● Records excerpted from a collection:
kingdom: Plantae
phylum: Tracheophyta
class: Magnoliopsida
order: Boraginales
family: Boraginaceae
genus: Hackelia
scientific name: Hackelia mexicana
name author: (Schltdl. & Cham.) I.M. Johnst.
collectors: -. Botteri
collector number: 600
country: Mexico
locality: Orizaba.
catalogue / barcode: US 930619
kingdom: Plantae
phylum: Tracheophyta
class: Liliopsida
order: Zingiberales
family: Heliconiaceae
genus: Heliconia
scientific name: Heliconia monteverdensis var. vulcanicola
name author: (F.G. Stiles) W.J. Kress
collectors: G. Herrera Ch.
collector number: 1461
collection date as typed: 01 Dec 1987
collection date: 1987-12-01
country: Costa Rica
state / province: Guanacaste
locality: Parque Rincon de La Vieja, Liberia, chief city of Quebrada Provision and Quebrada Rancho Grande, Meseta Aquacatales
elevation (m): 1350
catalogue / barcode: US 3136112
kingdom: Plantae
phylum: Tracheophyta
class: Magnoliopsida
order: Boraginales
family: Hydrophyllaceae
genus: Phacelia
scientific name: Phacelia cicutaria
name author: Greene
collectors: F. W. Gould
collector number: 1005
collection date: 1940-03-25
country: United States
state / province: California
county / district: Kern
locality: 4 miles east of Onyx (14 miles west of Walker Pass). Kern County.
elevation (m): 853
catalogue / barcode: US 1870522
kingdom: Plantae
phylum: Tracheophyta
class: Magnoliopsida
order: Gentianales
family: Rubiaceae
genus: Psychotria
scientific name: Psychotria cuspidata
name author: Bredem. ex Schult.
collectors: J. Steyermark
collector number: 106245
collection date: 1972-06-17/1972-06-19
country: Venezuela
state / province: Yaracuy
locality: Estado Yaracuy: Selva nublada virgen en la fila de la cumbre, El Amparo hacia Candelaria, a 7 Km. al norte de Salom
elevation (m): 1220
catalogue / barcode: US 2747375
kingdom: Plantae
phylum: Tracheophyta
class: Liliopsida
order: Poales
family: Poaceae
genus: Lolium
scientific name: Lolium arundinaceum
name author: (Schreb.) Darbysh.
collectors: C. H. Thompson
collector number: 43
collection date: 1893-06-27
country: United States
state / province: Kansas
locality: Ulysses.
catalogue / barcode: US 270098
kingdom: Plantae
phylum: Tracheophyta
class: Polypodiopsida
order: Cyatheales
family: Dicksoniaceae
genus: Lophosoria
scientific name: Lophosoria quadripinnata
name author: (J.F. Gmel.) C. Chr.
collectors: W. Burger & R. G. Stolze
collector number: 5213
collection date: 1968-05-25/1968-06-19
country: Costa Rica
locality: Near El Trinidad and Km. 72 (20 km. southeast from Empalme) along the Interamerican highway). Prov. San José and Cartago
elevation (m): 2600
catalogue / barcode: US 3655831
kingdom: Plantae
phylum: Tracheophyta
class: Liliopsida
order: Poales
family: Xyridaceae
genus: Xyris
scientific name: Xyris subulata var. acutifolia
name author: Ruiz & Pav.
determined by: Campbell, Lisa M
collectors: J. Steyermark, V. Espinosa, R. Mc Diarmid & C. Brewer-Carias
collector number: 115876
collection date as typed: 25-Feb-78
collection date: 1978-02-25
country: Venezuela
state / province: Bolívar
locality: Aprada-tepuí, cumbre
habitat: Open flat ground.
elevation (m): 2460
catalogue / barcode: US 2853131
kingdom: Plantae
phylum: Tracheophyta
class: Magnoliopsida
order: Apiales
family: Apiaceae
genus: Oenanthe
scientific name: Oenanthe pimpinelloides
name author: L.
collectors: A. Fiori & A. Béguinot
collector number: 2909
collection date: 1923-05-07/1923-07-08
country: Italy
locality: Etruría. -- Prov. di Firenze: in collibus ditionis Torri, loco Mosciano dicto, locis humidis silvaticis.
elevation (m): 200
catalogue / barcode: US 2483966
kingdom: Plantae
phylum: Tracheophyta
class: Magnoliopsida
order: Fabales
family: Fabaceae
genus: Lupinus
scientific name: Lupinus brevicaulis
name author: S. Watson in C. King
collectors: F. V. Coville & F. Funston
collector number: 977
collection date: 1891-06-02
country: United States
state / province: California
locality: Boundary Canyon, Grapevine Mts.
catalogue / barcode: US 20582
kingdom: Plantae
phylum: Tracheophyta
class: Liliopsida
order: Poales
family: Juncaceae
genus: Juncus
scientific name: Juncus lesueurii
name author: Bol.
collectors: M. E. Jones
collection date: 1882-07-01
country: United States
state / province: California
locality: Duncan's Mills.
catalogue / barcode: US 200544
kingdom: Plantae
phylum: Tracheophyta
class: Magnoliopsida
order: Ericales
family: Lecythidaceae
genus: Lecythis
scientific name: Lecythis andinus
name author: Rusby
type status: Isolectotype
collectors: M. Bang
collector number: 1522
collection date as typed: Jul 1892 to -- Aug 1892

● WORK REQUIRED: Rewrite the listing with "catalogue / barcode" switched to "catalog number" throughout, leaving everything else unchanged.

● RESPONSE BELOW:
kingdom: Plantae
phylum: Tracheophyta
class: Magnoliopsida
order: Boraginales
family: Boraginaceae
genus: Hackelia
scientific name: Hackelia mexicana
name author: (Schltdl. & Cham.) I.M. Johnst.
collectors: -. Botteri
collector number: 600
country: Mexico
locality: Orizaba.
catalog number: US 930619
kingdom: Plantae
phylum: Tracheophyta
class: Liliopsida
order: Zingiberales
family: Heliconiaceae
genus: Heliconia
scientific name: Heliconia monteverdensis var. vulcanicola
name author: (F.G. Stiles) W.J. Kress
collectors: G. Herrera Ch.
collector number: 1461
collection date as typed: 01 Dec 1987
collection date: 1987-12-01
country: Costa Rica
state / province: Guanacaste
locality: Parque Rincon de La Vieja, Liberia, chief city of Quebrada Provision and Quebrada Rancho Grande, Meseta Aquacatales
elevation (m): 1350
catalog number: US 3136112
kingdom: Plantae
phylum: Tracheophyta
class: Magnoliopsida
order: Boraginales
family: Hydrophyllaceae
genus: Phacelia
scientific name: Phacelia cicutaria
name author: Greene
collectors: F. W. Gould
collector number: 1005
collection date: 1940-03-25
country: United States
state / province: California
county / district: Kern
locality: 4 miles east of Onyx (14 miles west of Walker Pass). Kern County.
elevation (m): 853
catalog number: US 1870522
kingdom: Plantae
phylum: Tracheophyta
class: Magnoliopsida
order: Gentianales
family: Rubiaceae
genus: Psychotria
scientific name: Psychotria cuspidata
name author: Bredem. ex Schult.
collectors: J. Steyermark
collector number: 106245
collection date: 1972-06-17/1972-06-19
country: Venezuela
state / province: Yaracuy
locality: Estado Yaracuy: Selva nublada virgen en la fila de la cumbre, El Amparo hacia Candelaria, a 7 Km. al norte de Salom
elevation (m): 1220
catalog number: US 2747375
kingdom: Plantae
phylum: Tracheophyta
class: Liliopsida
order: Poales
family: Poaceae
genus: Lolium
scientific name: Lolium arundinaceum
name author: (Schreb.) Darbysh.
collectors: C. H. Thompson
collector number: 43
collection date: 1893-06-27
country: United States
state / province: Kansas
locality: Ulysses.
catalog number: US 270098
kingdom: Plantae
phylum: Tracheophyta
class: Polypodiopsida
order: Cyatheales
family: Dicksoniaceae
genus: Lophosoria
scientific name: Lophosoria quadripinnata
name author: (J.F. Gmel.) C. Chr.
collectors: W. Burger & R. G. Stolze
collector number: 5213
collection date: 1968-05-25/1968-06-19
country: Costa Rica
locality: Near El Trinidad and Km. 72 (20 km. southeast from Empalme) along the Interamerican highway). Prov. San José and Cartago
elevation (m): 2600
catalog number: US 3655831
kingdom: Plantae
phylum: Tracheophyta
class: Liliopsida
order: Poales
family: Xyridaceae
genus: Xyris
scientific name: Xyris subulata var. acutifolia
name author: Ruiz & Pav.
determined by: Campbell, Lisa M
collectors: J. Steyermark, V. Espinosa, R. Mc Diarmid & C. Brewer-Carias
collector number: 115876
collection date as typed: 25-Feb-78
collection date: 1978-02-25
country: Venezuela
state / province: Bolívar
locality: Aprada-tepuí, cumbre
habitat: Open flat ground.
elevation (m): 2460
catalog number: US 2853131
kingdom: Plantae
phylum: Tracheophyta
class: Magnoliopsida
order: Apiales
family: Apiaceae
genus: Oenanthe
scientific name: Oenanthe pimpinelloides
name author: L.
collectors: A. Fiori & A. Béguinot
collector number: 2909
collection date: 1923-05-07/1923-07-08
country: Italy
locality: Etruría. -- Prov. di Firenze: in collibus ditionis Torri, loco Mosciano dicto, locis humidis silvaticis.
elevation (m): 200
catalog number: US 2483966
kingdom: Plantae
phylum: Tracheophyta
class: Magnoliopsida
order: Fabales
family: Fabaceae
genus: Lupinus
scientific name: Lupinus brevicaulis
name author: S. Watson in C. King
collectors: F. V. Coville & F. Funston
collector number: 977
collection date: 1891-06-02
country: United States
state / province: California
locality: Boundary Canyon, Grapevine Mts.
catalog number: US 20582
kingdom: Plantae
phylum: Tracheophyta
class: Liliopsida
order: Poales
family: Juncaceae
genus: Juncus
scientific name: Juncus lesueurii
name author: Bol.
collectors: M. E. Jones
collection date: 1882-07-01
country: United States
state / province: California
locality: Duncan's Mills.
catalog number: US 200544
kingdom: Plantae
phylum: Tracheophyta
class: Magnoliopsida
order: Ericales
family: Lecythidaceae
genus: Lecythis
scientific name: Lecythis andinus
name author: Rusby
type status: Isolectotype
collectors: M. Bang
collector number: 1522
collection date as typed: Jul 1892 to -- Aug 1892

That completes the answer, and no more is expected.